Still, going from a Mars mission concept to launch in just six years is a huge ask, and Al-Amiri says it speaks to the talents of the Emirati engineers working on the project, the majority of whom are under age 35. “It’s a relatively young team, but the UAE is a relatively young country, so it’s not odd for us,” says Al-Amiri, who pointed out that most NASA engineers, astronaut candidates, and mission control operators were also in their late twenties and early thirties during the Apollo program. “Having a young team didn’t hinder the process. It was a great learning opportunity, which was the overall objective of this mission.”
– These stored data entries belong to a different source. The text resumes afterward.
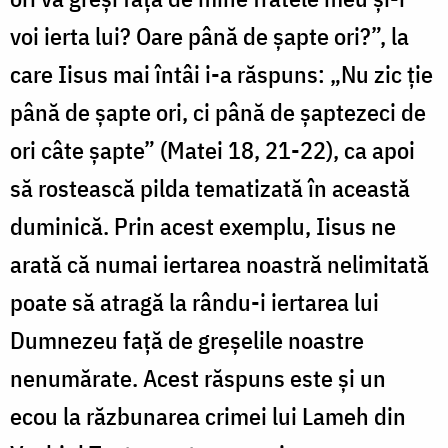
voi ierta lui? Oare până de şapte ori?”, la
care Iisus mai întâi i-a răspuns: „Nu zic ţie
până de şapte ori, ci până de şaptezeci de
ori câte şapte” (Matei 18, 21-22), ca apoi
să rostească pilda tematizată în această
duminică. Prin acest exemplu, Iisus ne
arată că numai iertarea noastră nelimitată
poate să atragă la rându-i iertarea lui
Dumnezeu față de greșelile noastre
nenumărate. Acest răspuns este și un
ecou la răzbunarea crimei lui Lameh din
The Hope mission will kick off a busy month of Mars launches by space agencies that want to take advantage of the planet’s closest approach to Earth in more than 2 years. Next up is China, which is expected to launch its first dedicated Mars mission, Tianwen-1, between July 20 and 25. This mission will incorporate both a rover and an orbiter that will scout for signs of life in the Martian soil.
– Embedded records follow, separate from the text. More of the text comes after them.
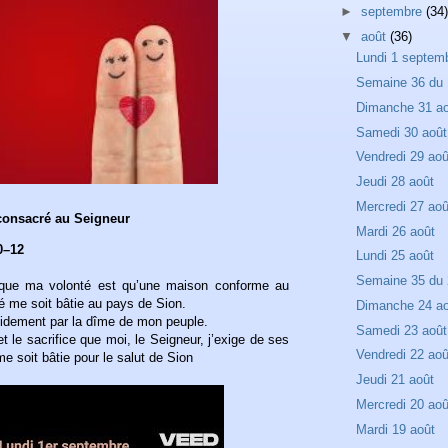
►
septembre
(34)
▼
août
(36)
Lundi 1 septem
Semaine 36 du 
Dimanche 31 a
Samedi 30 août
Vendredi 29 aoû
Jeudi 28 août
Mercredi 27 aoû
 consacré au Seigneur
Mardi 26 août
0–12
Lundi 25 août
Semaine 35 du 
 que ma volonté est qu’une maison conforme au
é me soit bâtie au pays de Sion.
Dimanche 24 a
rapidement par la dîme de mon peuple.
Samedi 23 août
et le sacrifice que moi, le Seigneur, j’exige de ses
Vendredi 22 aoû
e soit bâtie pour le salut de Sion
Jeudi 21 août
Mercredi 20 aoû
Mardi 19 août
Finally, NASA will launch its next-generation Mars rover, Perseverance, on a mission to collect samples that will be returned to Earth later this decade. NASA’s mission is currently scheduled to launch on July 30, but it has been delayed multiple times due to problems discovered during vehicle checkout. The agency has until August 15 to launch, otherwise it will have to wait another two years for Mars to make another close pass. And with any luck, Hope will be there to greet the rover when it arrives.